Woo hoo! Feature out in 48 hours. The weekly magazine that's out with South China Morning Post on Thursdays.


A trio of Irish stand-up comedians bring Celtic humour to Hong Kong

Three Irish comedians are here to paint the town green, writes P. Ramakrishnan
Hong Kong comedy fans will have a bit of the luck of the Irish when three comics from the Emerald Isle, P.J. Gallagher, Keith Farnan and Andrew Stanley, take to the stage of the Punchline Comedy Club this month.

And the Gaelic proverb "when the tongue slips, it speaks the truth" is sure to resonate as the funny men put their spin on life as we know it.

Gallagher is perhaps the best known of the trio. As the star of television shows Next Week's News and Naked Camera he has found fans beyond Ireland. "My first TV series, Naked Camera, was a hidden-camera show set in Dublin and it was the best fun I've ever had," Gallagher says.
Andrew Stanley.
"I love making TV shows and being part of a team working together to make something. Stand-up comedy is great, but you are always ultimately on your own and hoping for the best. With TV you really get the feeling that you are building something and can always revisit it, I love that side of it. I also like the idea that you are performing to people in their own houses. It's like a personal little show that everyone can be a part of."

In his current show, two of the more popular characters have been a mentally unstable taxi driver and the wickedly fun "Dirty Auld One", an elderly woman who makes wildly inappropriate sexual innuendoes. It's obvious that Gallagher finds inspiration in both the marvellous and the mundane.

"My family is very funny, but they have no idea. I suppose the funniest people never really think they're funny and they can even get angry if you point it out to them," he says. "My mother is the funniest person I've ever met, mad as a box of frogs too, but I'd never change her.

"I've got no idea what my first joke was, but I'll bet it was me impersonating someone off TV from the '80s. Comedy was so much easier when I was six and the audience was my parents."
But humour can also come from dark places. Many comedians who have experienced tough times have managed to transform this into comedy gold, but Gallagher says he found a different route. "I think the day-to-day stuff is where the real humour is," he says.
P.J. Gallagher.
"Everyone is doing something funny, and it's fun to try and find out what it is. I know a lot of comics who have great stories about personal triumphs and tragedies, but I want my gigs to be a break from all that. I like the idea of a stand-up show just being an hour of fun where you don't have to think about anything other than laughing."

When it comes to his heroes of humour, Gallagher names Jason Byrne as his "adopted comedy dad". "Jason Byrne is pretty much the reason I do comedy at all.

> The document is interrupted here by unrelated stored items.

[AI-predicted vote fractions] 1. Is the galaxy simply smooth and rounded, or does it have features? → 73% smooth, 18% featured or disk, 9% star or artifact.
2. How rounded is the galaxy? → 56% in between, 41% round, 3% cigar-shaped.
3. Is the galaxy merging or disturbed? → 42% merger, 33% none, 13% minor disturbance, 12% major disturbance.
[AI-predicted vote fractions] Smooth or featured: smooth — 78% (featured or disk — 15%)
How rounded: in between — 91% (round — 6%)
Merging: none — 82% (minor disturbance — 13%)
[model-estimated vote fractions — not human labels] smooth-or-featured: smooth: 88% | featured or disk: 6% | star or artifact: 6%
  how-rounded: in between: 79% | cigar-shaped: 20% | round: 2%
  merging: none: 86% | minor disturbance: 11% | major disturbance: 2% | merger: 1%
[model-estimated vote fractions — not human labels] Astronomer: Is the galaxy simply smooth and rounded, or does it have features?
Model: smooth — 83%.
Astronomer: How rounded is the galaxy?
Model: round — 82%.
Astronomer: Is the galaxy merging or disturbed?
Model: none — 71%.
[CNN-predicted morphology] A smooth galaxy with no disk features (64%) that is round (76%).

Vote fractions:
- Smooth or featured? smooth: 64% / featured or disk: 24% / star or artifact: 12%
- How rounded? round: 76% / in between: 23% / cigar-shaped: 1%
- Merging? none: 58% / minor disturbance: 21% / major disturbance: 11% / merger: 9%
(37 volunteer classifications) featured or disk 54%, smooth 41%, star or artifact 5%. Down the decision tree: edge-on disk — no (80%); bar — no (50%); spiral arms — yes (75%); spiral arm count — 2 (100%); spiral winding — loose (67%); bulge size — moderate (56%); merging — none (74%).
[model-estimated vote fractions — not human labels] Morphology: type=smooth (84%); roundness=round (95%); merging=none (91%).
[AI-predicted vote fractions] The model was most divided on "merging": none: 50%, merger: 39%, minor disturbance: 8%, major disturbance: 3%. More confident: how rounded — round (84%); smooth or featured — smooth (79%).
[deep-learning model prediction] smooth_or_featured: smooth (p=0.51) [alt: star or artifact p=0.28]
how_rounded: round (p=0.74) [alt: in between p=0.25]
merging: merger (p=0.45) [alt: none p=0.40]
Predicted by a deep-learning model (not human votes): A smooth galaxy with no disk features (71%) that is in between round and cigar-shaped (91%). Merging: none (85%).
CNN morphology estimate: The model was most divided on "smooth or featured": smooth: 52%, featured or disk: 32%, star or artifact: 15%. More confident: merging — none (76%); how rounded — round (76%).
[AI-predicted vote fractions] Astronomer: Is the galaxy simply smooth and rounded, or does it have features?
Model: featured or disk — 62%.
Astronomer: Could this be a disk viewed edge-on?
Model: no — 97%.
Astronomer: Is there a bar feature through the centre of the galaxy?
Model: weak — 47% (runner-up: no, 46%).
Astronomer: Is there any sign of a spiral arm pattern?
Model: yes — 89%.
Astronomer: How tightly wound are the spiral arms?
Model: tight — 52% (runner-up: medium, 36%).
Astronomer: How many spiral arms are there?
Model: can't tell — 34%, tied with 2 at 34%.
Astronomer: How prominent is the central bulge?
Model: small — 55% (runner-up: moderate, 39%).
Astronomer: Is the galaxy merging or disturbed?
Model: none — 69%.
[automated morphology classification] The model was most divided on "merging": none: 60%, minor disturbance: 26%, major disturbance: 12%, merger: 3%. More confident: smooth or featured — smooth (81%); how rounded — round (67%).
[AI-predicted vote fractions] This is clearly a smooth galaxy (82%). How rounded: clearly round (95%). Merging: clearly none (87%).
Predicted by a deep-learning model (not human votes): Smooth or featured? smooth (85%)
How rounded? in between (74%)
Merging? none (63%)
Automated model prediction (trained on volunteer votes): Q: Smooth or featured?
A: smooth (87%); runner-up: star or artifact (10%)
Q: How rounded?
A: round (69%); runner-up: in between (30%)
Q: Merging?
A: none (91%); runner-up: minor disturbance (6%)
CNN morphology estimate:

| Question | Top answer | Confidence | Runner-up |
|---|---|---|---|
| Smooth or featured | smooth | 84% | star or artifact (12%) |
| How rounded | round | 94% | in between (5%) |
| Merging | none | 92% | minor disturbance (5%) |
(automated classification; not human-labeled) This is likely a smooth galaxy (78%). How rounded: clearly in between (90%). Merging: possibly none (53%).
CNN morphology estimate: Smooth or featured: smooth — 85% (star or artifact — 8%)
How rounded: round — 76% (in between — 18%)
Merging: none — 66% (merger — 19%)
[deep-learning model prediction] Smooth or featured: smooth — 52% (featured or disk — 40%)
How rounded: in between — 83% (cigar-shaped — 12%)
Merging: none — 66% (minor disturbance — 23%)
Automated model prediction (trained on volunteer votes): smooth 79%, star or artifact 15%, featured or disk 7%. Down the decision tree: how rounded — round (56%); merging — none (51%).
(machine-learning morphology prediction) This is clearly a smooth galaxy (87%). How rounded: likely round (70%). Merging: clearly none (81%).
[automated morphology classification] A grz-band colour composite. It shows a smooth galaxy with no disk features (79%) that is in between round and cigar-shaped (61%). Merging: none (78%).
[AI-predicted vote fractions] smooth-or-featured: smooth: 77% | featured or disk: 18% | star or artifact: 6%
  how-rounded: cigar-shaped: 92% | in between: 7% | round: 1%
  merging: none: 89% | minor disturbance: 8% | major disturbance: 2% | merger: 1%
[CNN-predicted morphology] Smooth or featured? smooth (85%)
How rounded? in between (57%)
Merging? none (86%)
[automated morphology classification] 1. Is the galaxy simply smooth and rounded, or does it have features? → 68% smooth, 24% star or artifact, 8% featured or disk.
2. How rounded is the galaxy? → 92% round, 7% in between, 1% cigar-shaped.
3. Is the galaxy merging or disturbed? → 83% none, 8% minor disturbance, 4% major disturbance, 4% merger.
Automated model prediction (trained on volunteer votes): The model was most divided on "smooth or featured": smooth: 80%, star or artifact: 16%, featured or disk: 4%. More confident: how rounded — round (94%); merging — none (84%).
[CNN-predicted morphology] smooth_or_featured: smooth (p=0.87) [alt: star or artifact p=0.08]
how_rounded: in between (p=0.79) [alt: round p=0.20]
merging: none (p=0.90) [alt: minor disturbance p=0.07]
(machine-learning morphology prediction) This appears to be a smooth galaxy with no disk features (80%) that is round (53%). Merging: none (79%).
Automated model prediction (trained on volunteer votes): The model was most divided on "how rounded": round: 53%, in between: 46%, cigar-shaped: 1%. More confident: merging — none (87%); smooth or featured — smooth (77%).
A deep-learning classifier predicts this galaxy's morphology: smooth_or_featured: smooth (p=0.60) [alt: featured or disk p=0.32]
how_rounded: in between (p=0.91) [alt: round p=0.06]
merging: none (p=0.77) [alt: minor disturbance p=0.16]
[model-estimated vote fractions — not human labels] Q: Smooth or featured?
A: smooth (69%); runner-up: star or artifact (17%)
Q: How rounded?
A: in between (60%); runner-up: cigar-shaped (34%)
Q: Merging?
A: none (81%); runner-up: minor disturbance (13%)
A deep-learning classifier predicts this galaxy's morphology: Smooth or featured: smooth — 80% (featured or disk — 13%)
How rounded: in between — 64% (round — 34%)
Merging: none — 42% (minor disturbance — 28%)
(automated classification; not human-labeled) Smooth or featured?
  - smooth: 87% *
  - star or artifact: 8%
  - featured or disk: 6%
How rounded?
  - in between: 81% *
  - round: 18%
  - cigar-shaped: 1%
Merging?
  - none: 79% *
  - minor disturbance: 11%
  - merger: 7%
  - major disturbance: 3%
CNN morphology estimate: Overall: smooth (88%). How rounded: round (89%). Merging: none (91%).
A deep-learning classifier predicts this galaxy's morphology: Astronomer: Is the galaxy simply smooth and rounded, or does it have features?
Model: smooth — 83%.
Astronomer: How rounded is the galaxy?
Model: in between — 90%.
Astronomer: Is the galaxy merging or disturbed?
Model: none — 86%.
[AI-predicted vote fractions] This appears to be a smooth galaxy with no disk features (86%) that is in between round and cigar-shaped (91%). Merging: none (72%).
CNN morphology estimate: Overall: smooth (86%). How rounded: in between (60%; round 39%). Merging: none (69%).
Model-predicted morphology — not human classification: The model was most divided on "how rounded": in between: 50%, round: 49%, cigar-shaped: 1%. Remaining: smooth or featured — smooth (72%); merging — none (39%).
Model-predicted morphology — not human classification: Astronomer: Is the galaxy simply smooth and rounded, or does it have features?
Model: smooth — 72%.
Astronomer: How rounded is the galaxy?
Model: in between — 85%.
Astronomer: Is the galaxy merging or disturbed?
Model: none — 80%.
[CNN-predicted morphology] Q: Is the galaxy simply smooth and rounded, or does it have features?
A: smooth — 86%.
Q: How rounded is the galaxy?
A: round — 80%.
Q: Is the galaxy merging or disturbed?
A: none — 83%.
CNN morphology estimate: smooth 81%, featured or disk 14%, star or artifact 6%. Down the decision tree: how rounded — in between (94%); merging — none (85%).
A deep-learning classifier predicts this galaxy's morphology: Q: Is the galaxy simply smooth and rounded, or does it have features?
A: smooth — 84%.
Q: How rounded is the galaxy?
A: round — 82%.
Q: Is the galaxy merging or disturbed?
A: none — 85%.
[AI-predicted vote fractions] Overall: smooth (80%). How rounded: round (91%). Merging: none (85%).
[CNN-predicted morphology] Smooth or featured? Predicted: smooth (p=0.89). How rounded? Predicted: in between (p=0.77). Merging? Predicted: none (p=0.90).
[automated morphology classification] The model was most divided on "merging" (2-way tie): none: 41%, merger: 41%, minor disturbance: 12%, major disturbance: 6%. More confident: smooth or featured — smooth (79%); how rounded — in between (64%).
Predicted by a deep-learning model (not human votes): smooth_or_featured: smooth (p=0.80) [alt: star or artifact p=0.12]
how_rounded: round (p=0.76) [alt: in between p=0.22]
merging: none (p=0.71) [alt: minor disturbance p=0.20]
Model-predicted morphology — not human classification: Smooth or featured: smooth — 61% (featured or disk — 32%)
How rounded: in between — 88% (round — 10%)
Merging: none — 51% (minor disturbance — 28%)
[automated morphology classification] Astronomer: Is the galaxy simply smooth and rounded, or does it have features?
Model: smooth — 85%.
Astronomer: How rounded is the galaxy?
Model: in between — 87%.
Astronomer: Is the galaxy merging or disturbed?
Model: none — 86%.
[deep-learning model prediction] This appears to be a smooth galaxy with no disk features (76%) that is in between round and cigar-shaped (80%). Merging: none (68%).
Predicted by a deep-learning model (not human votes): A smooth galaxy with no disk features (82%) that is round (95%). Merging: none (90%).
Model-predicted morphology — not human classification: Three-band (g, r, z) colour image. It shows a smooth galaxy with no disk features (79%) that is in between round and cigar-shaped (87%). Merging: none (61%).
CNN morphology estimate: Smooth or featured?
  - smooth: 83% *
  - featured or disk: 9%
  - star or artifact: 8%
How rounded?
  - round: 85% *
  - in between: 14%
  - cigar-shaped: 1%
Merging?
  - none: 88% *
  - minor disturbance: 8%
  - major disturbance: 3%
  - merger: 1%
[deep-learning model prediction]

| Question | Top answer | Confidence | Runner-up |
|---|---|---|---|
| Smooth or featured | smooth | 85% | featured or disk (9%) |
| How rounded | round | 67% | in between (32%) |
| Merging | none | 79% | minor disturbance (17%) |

He's the best live stand-up I've ever seen and turns so much material around every year that it's unreal. He started booking me for gigs long before I thought I was ready and coached me into being a stand-up."

With his Twitter feed dominated by photos of dogs and bikes, there's obviously more to Gallagher's life than funny business.
"Racing bikes and my dogs are my two first loves," says Gallagher. "I really only ever started telling jokes so I could buy bikes and parts. I love dogs a lot too, and they feature in my stand-up a fair bit. I actually really like all animals and I'm a vegetarian. I still eat fish though, because they are idiots. Kind of like fruit with gills."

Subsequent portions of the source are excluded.